* What is expected
Repeat the source text in the rows below word for word, leaving out the pictures.

* Records for this exercise
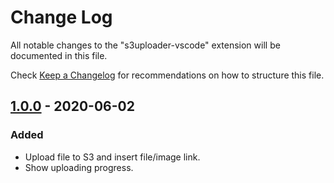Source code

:# Change Log

All notable changes to the "s3uploader-vscode" extension will be documented in this file.

Check [Keep a Changelog](http://keepachangelog.com/) for recommendations on how to structure this file.

## [1.0.0] - 2020-06-02
### Added
- Upload file to S3 and insert file/image link.
- Show uploading progress.

[1.0.0]: https://github.com/tearoom6/s3uploader-vscode/releases/tag/v1.0.0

* Result below
Source code

:# Change Log

All notable changes to the "s3uploader-vscode" extension will be documented in this file.

Check [Keep a Changelog](http://keepachangelog.com/) for recommendations on how to structure this file.

## [1.0.0] - 2020-06-02
### Added
- Upload file to S3 and insert file/image link.
- Show uploading progress.

[1.0.0]: https://github.com/tearoom6/s3uploader-vscode/releases/tag/v1.0.0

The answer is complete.